▸ **Text shown**
=== Section Start ===

# Mountain Ash Hospital, South Wales - February 2016



## Vertigo Rod

These original cottage hospitals that served our communities, many started by the local miners sacrificing a percentage of pay, are disappearing. They are being replaced by 'super' hospitals - that appear to be designed in preparation for the NHS to be privatised (a cynical view? We'll see....!). My gripe is that these are beautiful buildings, that are loved and mean so much to the communities where they stand / stood - where generations of families have experienced the joy of a birth, health support and loss of loved ones. In my area alone (in the last 4 years) three of these General hospitals have closed, two of them quickly demolished ignoring the community outcry. The remaining hospital is photographed below. Why not consider saving these buildings that have such sentimental and historic local meaning (if it is not too late!) - make them into community centres for everyone to enjoy, including the youth of the area? Because the ironic thing is that these are the youngsters (with nothing productive to do in the area) that go and smash holy hell into these buildings and contents...... and ruin my photos when I eventually visit!!! A cheap joke there I know ... but as these buildings are now fading from memory, websites like this are so important in capturing their final days.


HISTORY
Mountain Ash Cottage Hospital was first established in 1910, and later become the General Hospital for the area in 1928. It closed in 2012.

Hope you enjoy my photos......



















































































































Thanks for taking the time to look!

=== Section End ===

▸ **Given records**
=== Section Start ===

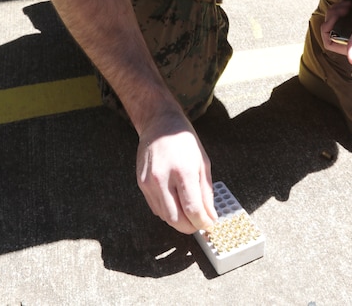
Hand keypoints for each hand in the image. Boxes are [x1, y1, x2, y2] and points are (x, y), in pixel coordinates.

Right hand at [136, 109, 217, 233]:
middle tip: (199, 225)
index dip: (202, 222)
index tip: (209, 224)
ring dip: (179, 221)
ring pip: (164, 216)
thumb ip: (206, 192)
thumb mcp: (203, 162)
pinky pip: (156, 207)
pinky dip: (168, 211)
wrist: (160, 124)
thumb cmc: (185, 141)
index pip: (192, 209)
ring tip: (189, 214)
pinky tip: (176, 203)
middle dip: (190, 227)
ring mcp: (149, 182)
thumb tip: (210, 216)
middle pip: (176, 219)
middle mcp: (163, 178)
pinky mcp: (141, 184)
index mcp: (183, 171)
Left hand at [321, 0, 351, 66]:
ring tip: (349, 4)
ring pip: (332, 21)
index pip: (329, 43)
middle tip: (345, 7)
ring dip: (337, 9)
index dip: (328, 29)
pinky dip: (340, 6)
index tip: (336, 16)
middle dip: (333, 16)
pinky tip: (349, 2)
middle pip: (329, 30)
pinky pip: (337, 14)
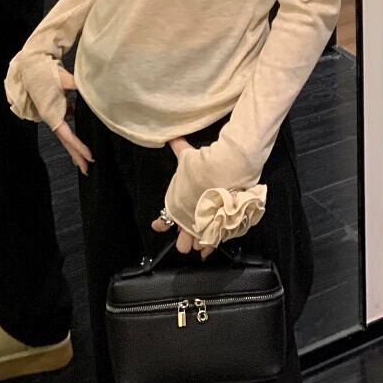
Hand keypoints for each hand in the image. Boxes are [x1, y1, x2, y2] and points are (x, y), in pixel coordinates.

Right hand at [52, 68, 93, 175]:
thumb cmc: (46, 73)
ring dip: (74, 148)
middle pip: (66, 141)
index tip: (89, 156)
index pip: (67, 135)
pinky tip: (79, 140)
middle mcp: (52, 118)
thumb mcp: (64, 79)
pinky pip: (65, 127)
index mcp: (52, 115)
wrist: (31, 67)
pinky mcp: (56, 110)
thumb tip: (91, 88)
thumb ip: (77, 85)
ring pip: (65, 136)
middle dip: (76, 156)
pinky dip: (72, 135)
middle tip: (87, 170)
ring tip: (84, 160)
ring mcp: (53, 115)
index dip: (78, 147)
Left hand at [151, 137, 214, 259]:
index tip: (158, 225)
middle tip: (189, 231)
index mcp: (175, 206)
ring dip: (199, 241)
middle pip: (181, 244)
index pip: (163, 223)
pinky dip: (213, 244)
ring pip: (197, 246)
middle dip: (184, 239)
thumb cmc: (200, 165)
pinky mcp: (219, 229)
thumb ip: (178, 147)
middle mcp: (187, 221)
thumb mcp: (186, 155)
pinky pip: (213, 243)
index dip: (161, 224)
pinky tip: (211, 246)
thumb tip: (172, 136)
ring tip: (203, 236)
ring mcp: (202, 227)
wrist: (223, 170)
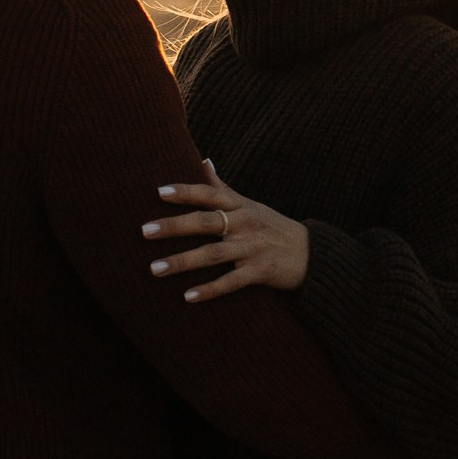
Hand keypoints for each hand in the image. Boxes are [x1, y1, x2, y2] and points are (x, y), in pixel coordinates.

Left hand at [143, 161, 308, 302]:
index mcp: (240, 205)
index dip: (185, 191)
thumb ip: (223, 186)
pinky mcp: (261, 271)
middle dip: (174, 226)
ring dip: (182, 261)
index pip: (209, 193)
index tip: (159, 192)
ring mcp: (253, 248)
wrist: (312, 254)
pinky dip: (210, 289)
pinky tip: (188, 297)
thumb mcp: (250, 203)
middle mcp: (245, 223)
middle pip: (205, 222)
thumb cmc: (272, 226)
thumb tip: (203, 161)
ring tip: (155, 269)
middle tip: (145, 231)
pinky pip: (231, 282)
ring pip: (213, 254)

=== Section End ===
=== Section Start ===

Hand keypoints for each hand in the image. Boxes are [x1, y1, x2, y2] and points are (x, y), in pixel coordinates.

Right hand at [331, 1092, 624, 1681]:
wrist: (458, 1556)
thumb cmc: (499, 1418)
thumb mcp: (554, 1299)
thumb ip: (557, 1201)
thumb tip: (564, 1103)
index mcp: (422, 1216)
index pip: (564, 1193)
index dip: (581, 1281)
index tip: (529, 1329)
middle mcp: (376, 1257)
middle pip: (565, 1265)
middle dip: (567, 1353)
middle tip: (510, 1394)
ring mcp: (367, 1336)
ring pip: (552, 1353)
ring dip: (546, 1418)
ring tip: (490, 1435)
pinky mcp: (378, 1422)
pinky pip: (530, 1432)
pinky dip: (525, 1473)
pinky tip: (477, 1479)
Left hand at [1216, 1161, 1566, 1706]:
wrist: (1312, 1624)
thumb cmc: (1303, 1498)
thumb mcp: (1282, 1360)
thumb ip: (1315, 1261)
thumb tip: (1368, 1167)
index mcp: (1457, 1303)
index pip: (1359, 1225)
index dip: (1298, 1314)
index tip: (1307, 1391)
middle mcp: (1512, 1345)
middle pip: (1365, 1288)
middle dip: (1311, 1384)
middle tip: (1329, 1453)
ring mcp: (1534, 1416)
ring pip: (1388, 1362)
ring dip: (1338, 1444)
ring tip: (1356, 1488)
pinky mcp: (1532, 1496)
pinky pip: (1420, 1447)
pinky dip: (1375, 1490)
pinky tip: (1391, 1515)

=== Section End ===

▸ **Brief**
Answer these questions from the post about Mountain Ash Hospital, one answer per line:
(a) In what year was Mountain Ash Cottage Hospital first set up?
(b) How many General hospitals in the writer's area have closed in the last 4 years?
(c) What does the writer suggest turning these old hospital buildings into?

▸ **Answer section**
(a) 1910
(b) Three
(c) Community centers for everyone to enjoy, including the youth of the area